I had managed to blag an elite entry to the inaugural World Tower Running Championships at the spectacular Torch building in Doha, Qatar and with the globe’s best tower runners flying in my main aim was to vaguely justify my status, which meant making it through the first heat.
My secondary aim was a re-match against ‘local’ runner Andi Jones. The top 30 men from the first heat (time trial) would progress through to a second heat later that day (also time trial). The combined times from the first races would then determine the positions on a starting grid for the same 30 in a mass start final the following morning.

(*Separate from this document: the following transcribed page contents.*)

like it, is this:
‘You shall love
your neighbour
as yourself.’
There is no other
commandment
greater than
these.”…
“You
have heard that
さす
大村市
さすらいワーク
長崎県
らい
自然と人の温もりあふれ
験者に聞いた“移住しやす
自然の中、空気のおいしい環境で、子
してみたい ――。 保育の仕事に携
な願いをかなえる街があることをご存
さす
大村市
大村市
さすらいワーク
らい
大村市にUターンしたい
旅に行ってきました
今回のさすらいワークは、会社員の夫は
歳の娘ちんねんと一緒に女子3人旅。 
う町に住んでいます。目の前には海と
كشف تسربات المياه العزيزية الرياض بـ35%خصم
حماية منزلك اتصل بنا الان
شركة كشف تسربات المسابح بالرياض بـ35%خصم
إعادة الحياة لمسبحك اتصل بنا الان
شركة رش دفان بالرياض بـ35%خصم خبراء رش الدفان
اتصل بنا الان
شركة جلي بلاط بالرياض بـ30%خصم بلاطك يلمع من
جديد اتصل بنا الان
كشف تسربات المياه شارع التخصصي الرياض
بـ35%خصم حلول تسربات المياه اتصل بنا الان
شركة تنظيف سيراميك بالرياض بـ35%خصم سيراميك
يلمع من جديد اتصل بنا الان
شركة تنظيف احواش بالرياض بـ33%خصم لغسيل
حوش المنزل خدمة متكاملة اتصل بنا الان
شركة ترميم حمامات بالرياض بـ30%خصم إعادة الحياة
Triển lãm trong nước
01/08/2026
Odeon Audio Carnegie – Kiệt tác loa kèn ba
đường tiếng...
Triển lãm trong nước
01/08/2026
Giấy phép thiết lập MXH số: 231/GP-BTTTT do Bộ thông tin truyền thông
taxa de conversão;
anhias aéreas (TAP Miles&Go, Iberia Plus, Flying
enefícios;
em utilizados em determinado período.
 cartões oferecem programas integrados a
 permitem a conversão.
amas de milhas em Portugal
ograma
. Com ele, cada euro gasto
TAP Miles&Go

The fact that I had to assume the recovery position and spent the next hour thinking I was going to puke confirmed I hadn’t left much in the stairwell after heat 1. My official time was 7.08, a depressing 51 seconds behind the leader Piotr Lobodzinski (Poland), but only 8s and one place behind Emmanuele Manzi (who’d beaten me in my only other tower race, in Dubai six weeks earlier), and most importantly 26 seconds ahead of Andi. My time put me in 10th place which was great, although I now started to wonder if I’d gone too hard. This was confirmed in heat 2, just the 30 floors this time, but my legs were still trashed and my time of 3.55 was just enough for 15th place, meaning I slipped one place to 11th on the starting grid for the final and only just maintained my 100% record against Andi (by one second!).
From a Grand Prix style grid the final started with a 200m sprint gently climbing to the hotel lobby where an ornate staircase funneled the runners towards an internal fire escape. It was then up 30 floors, before exiting the stairwell, running half way round the building on a terrace, entering another fire escape and then 20 more floors to finish at the revolving restaurant at the top of the Tower. The pre-race chat of competitor’s track times meant I was glad to be only caught by 3 or 4 on the sprint, but was aware that Andi was right on my shoulder as we entered the staircase. There he stayed for the next 30 floors before I found a kick and pulled away just before the terrace, and then managed to keep pushing and reclaim a few places before reaching the line in 7m38s, 12th place overall, 3rd V40 and 1st Brit! Piotr decimated the field winning in 6.35, while Austrian mountain runner Andrea Mayr narrowly won the ladies race in 7.50.
Simultaneously one of the most enjoyable and painful weekends of my life. Oh, and did I mention I beat Andi Jones?